During this entire sequence, neither Alexa nor the viewer hear a helicopter arrive. Just how long has Max been waiting? Did he show up the previous day? Is he wishing he brought something more suitable to the Himalayas than business attire? Extraordinary. The sequence doesn’t last long, but it’s a sublime moment of shitty filmmaking.
And that is Alien vs. Predator. Anderson appears to have been given free reign to work his shitty magic. From beginning to end, this film is packed full of stupid. How much this affects a viewer’s feelings towards the film is in direct proportion to how little or how much one cares that a film makes sense. All this becomes apparent before we even see one alien.

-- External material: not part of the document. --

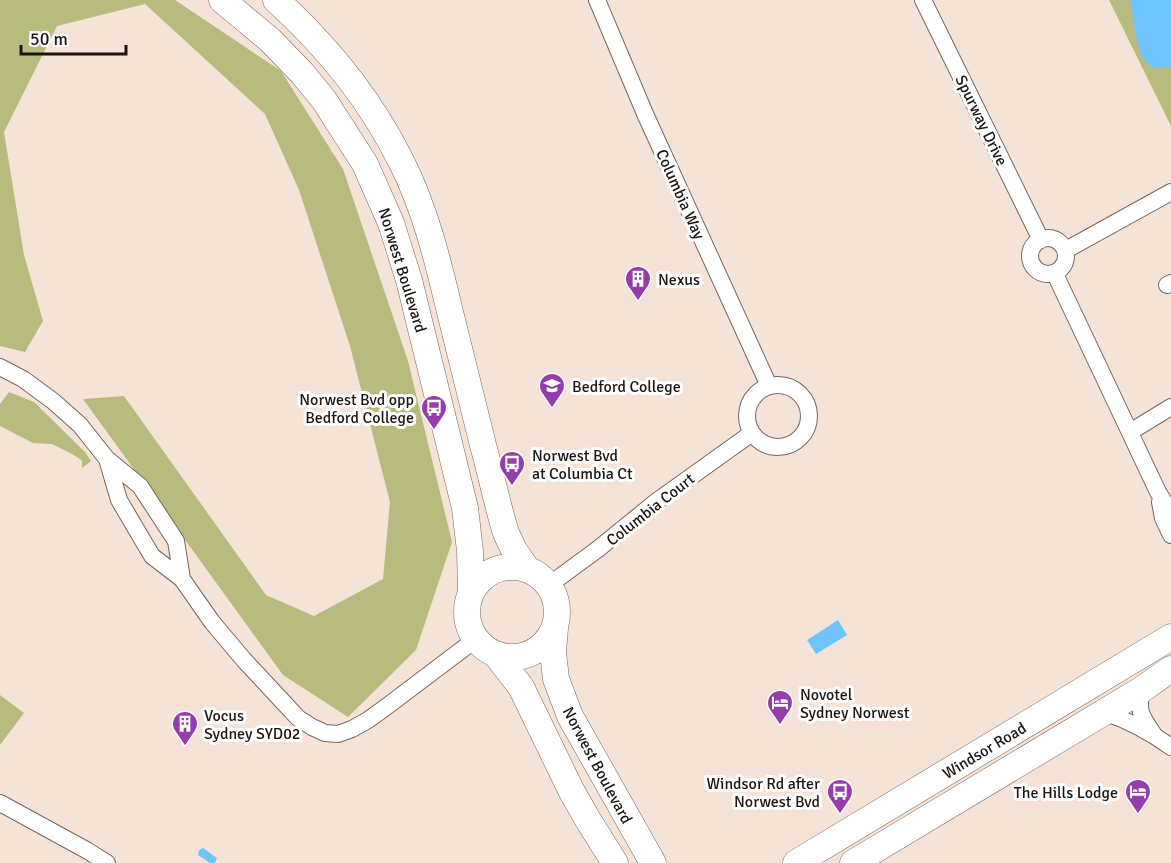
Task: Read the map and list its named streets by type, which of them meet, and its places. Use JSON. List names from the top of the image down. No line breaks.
{"streets":{"main road":["Norwest Boulevard","Windsor Road"],"street":["Spurway Drive","Columbia Way","Columbia Court"]},"crossings":[["Columbia Way","Columbia Court"],["Norwest Boulevard","Columbia Court"]],"places":{"building":["Nexus","Vocus Sydney SYD02"],"school or university":["Bedford College"],"bus stop":["Norwest Bvd opp Bedford College","Norwest Bvd at Columbia Ct","Windsor Rd after Norwest Bvd"],"hotel":["Novotel Sydney Norwest","The Hills Lodge"]},"scale_bar":"50 m"}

Moving back to the plot, the pyramid is an ancient site that the predators use as a ritualized hunting ground. Down in the basement is an alien queen that lays eggs. Up above, the eggs are placed in a sacrificial chamber to impregnate humans. The aliens that then burst forth are hunted by the predators. This little song and dance has taken place once every hundred years for millennia, according to Anderson’s backstory. It’s fortunate for the predators that Weyland brought some fodder to the pyramid, otherwise the predators would have nothing to do.
Eggs hatch, then aliens hatch, then predators fight aliens. Humans team up with predators. Climax. Denouement. Curtain. The end.
This flick really is a piece of shit. Anderson treats much of the setup as something to be gotten through as quickly as possible. That’s not the worst sin of filmmaking, but if he was just going to pay lip service to how things work in this fictional universe, then he shouldn’t have bothered with the introductory stuff. All it ended up doing was cram more idiocy into the movie.
Like almost all of his work, Alien vs. Predator looks great. But it’s so shallow. There’s just nothing Anderson can offer beyond an idea — predators hunting aliens — that wasn’t even his to begin with. With the exception of look and feel, everything he brings to this project stinks. For only the second time in Shitty Movie Sundays history, we have a tie. Alien vs. Predator is just as shitty as Alien: Resurrection. How appropriate.